The next novel, The Big Nowhere, takes place in the early 1950s amidst the Red Scare in Hollywood. Former Los Angeles Police Department (LAPD) detective Buzz Meeks, who now works as an enforcer for Mickey Cohen and a pimp for Howard Hughes, gets caught up in a communist investigation that has ties to a series of homosexual murders that are being investigated by a sheriff's deputy named Danny Upshaw. The work of Meeks and Upshaw also crosses paths with the investigations of Mal Considine and Dudley Smith, who are working on a communist case of their own.
The third novel, L.A. Confidential, spans the length of about eight years—from early 1950 to about April 1958. The story begins on February 21, 1950, with Buzz Meeks being found at an abandoned auto court where he is hiding out. Meeks is killed by Dudley Smith, and the 18 pounds of heroin Meeks stole from a Jack Dragna-Mickey Cohen truce meeting is subsequently retrieved by Smith. A year later, Bloody Christmas occurs: the beating of unarmed suspects by LAPD officers on Christmas Day. Ed Exley, Bud White, and Jack Vincennes are the main officers caught in the scandal. On April 16, 1953, the Nite Owl Massacre becomes the focus of the LAPD. The massacre was the killing of civilians in an all-night restaurant.
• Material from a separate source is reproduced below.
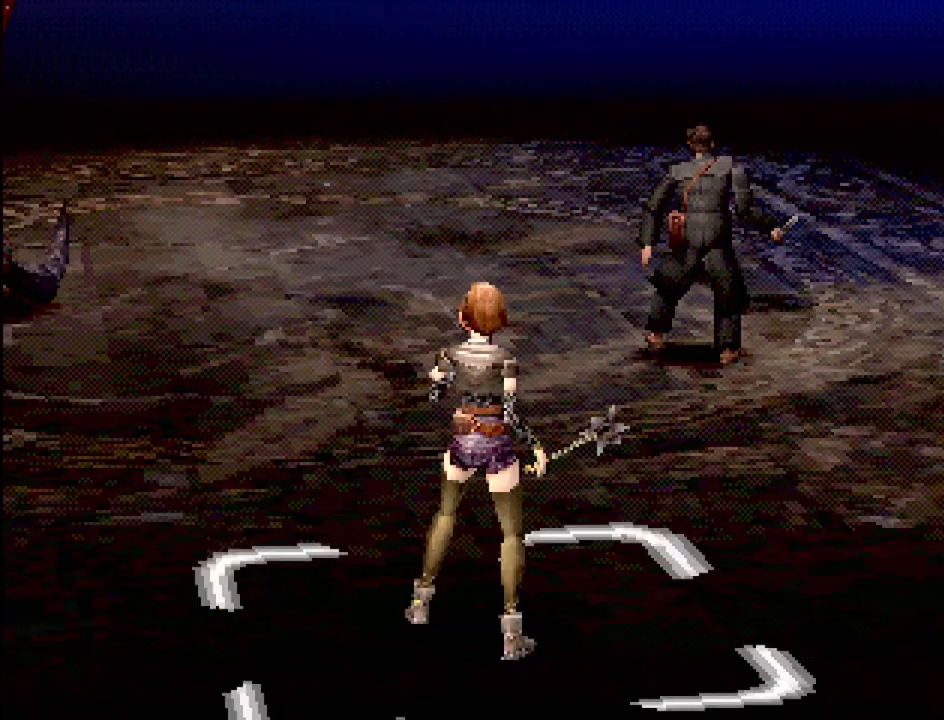
{"buttons": [], "events": []}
Three African Americans are the suspects. While resisting arrest, they are gunned down by Exley, who is made a hero. Years pass, but new evidence emerges that the African-American youths were innocent of the Nite Owl killings and the case is reopened. Ultimately, between Exley, White, and Vincennes, a giant criminal conspiracy is uncovered. The plot involved Mickey Cohen, the drug rackets, pornography, the stolen heroin from the mob meeting years back, a chemist trying to alter the chemical compound of the heroin to improve it, framing the African-American youths, and at the center of all of it, Dudley Smith. In the end, Smith escapes prosecution for the plot. The Nite Owl gunmen are killed, as well as other conspirators in Smith's scheme. Bud White ends up a cripple, but wins Lynn Bracken's heart. Jack Vincennes is killed in the line of duty while trying to stop prisoners from escaping. Ed Exley, despite becoming a chief of detectives, loses his father, who commits suicide. While despising each other at first, Exley and White become friends. Exley swears to White he will bring Dudley Smith down.